The decision is a significant interruption of the Trump administration's plans to have the Senate swiftly confirm its judicial nominees, often over the objections of Democrats complaining that certain picks are too biased or too inexperienced for the federal bench.
Mateer was nominated to serve as a federal judge in the Eastern District of Texas, but the committee never received his paperwork, according to a spokesman for Grassley. Talley was nominated for a federal district court seat in Alabama and has been awaiting confirmation from the full Senate after the committee approved his nomination on a party-line vote last month. When asked Wednesday whether the White House would withdraw Talley's nomination, Grassley said, "Of course they will."
Democrats objected to Talley's nomination early on, citing his lack of experience, the fact that he has never worked as a judge and the American Bar Association's finding that he was "not qualified" for the federal bench.
Republicans have defended Talley, with some accusing the ABA of a liberal bias. But in the time since the committee voted on his nomination, reports have identified him as the author of an online comment in 2011 defending "the first KKK."
Past comments by Mateer have also been brought into the spotlight. According to other reports, in 2015 he said he believed transgender children were "Satan's plan" and defended a judge's right to support certain kinds of discrimination, including on the basis of sexual orientation.
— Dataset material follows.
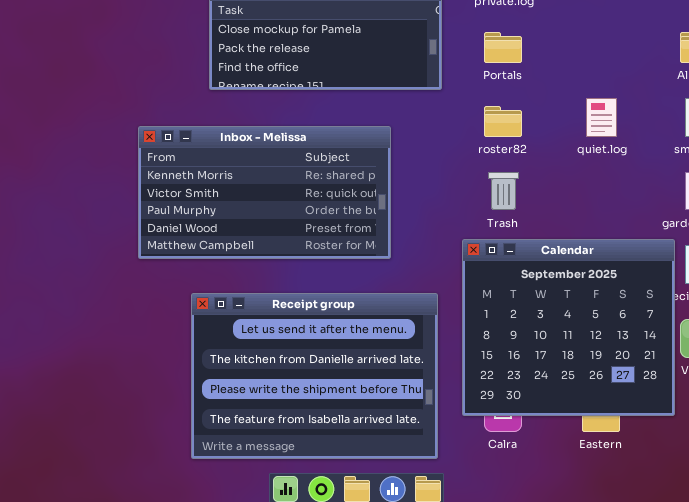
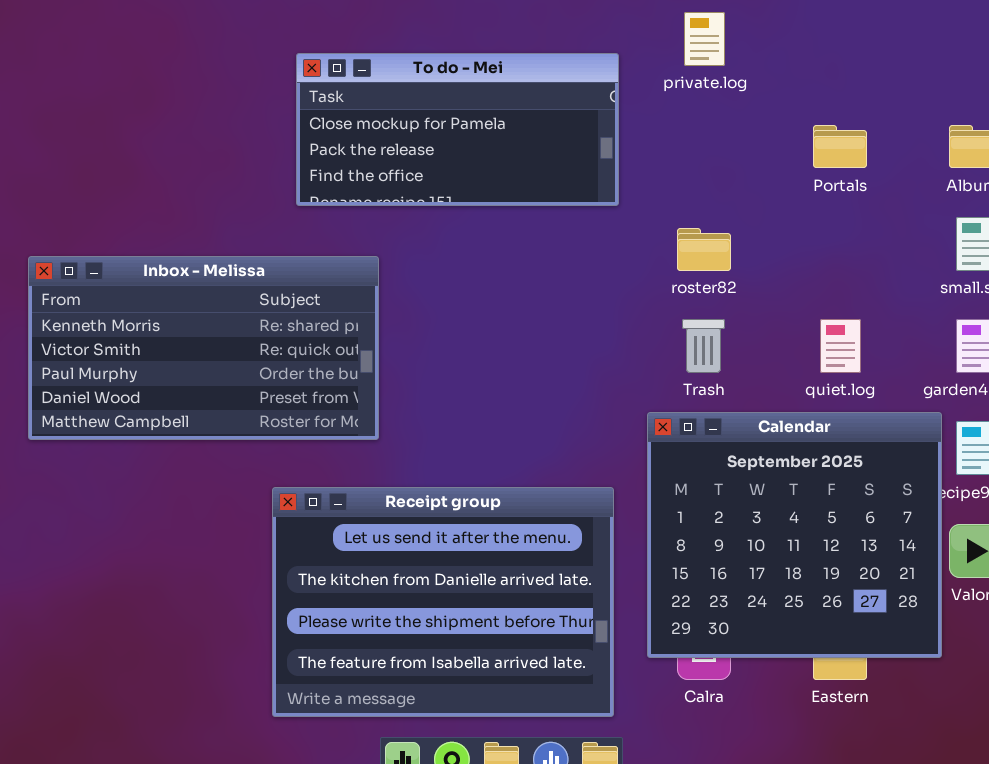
Portals: [484,32,522,63] -> [813,125,867,168], moved
quiet.log: [586,98,617,137] -> [820,319,861,373], moved
Inbox - Melissa: [138,126,391,259] -> [28,256,379,440], moved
Grassley said that neither nominee had disclosed these comments during their vetting processes. He also complained Tuesday that Talley had not disclosed to the committee during his interview that he is married to Ann Donaldson, the chief of staff for White House counsel Don McGahn.
Grassley stopped short Wednesday of condemning the White House's vetting process, calling it "very, very thorough already."
"But I don't know how you can vet, be absolutely 100 percent sure, of everybody — particularly in the social networking world that we have," Grassley added. "I don't know how you get everything off the social network. I don't know how you get it."
But high-ranking Senate Democrats said the fouled-up nominations were a sign that the Trump administration needed to make changes to its judicial selection process. "I hope they look at their process and be more discriminating in how they select nominees," said Sen. Dianne Feinstein (Calif.), the committee's ranking Democrat.